- Title card
- Directed by: V. Azhagappan
- Written by: V. Azhagappan E. S. N. Ravi (dialogues)
- Produced by: R. Sreedhar
- Starring: Suresh Revathi
- Cinematography: RNK Prasad
- Edited by: V. Rajagopal
- Music by: Gangai Amaran
- Production company: Yuvaraj Productions
- Release date: 15 August 1985;
- Country: India
- Language: Tamil

= Aagaya Thamaraigal =

1985 film

Aagaya Thamaraigal is a 1985 Indian Tamil-language film directed by V. Azhagappan, starring Suresh and Revathi.
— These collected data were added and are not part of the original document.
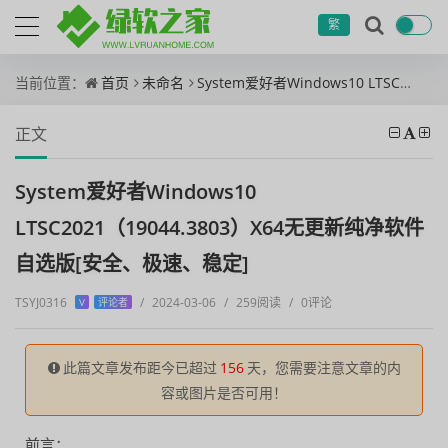
繁
当前位置：
首页
未命名
System爱好者Windows10 LTSC2021（19044.3803）X64无更新纯净软件自选版[安全、极速、稳定]
正文
System爱好者Windows10
LTSC2021（19044.3803）X64无更新纯净软件
自选版[安全、极速、稳定]
TSYJ0316
/
2024-03-06
/
259阅读
/
0评论
V
评论者
此篇文章发布距今已超过
156
天，您需要注意文章的内
容或图片是否可用！
前言：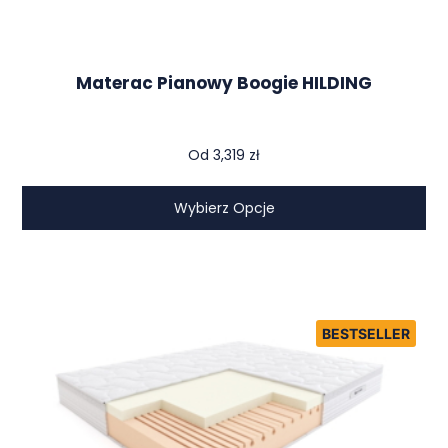
Materac Pianowy Boogie HILDING
Od
3,319
zł
Wybierz Opcje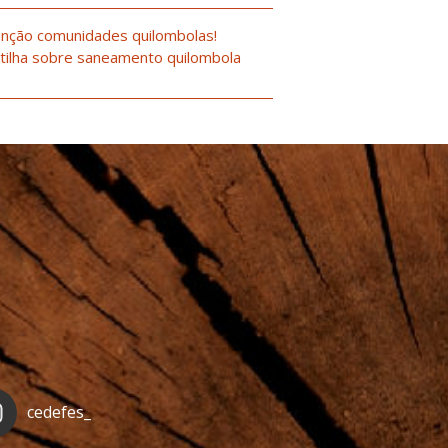
nção comunidades quilombolas!
tilha sobre saneamento quilombola
cedefes_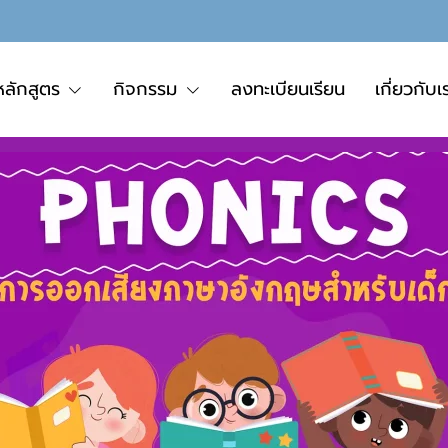
หลักสูตร
กิจกรรม
ลงทะเบียนเรียน
เกี่ยวกับเ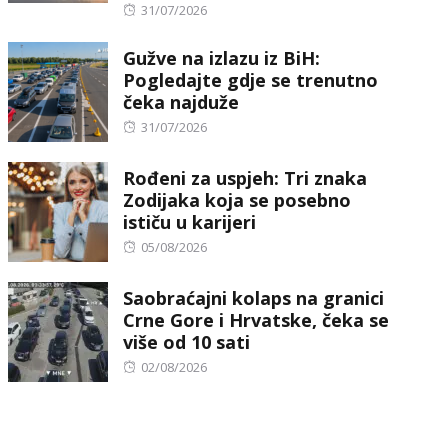
Posted
31/07/2026
on
Gužve na izlazu iz BiH:
Pogledajte gdje se trenutno
čeka najduže
Posted
31/07/2026
on
Rođeni za uspjeh: Tri znaka
Zodijaka koja se posebno
ističu u karijeri
Posted
05/08/2026
on
Saobraćajni kolaps na granici
Crne Gore i Hrvatske, čeka se
više od 10 sati
Posted
02/08/2026
on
It was released on 15 August 1985, and did well at the box office.

== Soundtrack ==
Soundtrack was composed by Gangai Amaran.

Track listing
| No. | Title | Singer(s) | Length |
|---|---|---|---|
| 1. | "Anandam" | Malaysia Vasudevan, S. P. Sailaja |  |
| 2. | "Mayanguthe" | S. Janaki |  |
| 3. | "Potta Potti" | Malaysia Vasudevan, Vani Jairam |  |
| 4. | "Gettikaari" | S. P. Sailaja |  |
| 5. | "Kannoram" | Gangai Amaran |  |

== Reception ==
Kalki wrote suspecting that if he tells a love story as it is, it will go unnoticed, he has acted as if he has told a novel story along with sensational colors like armored police and tear gas. In that sense, the director is brilliant.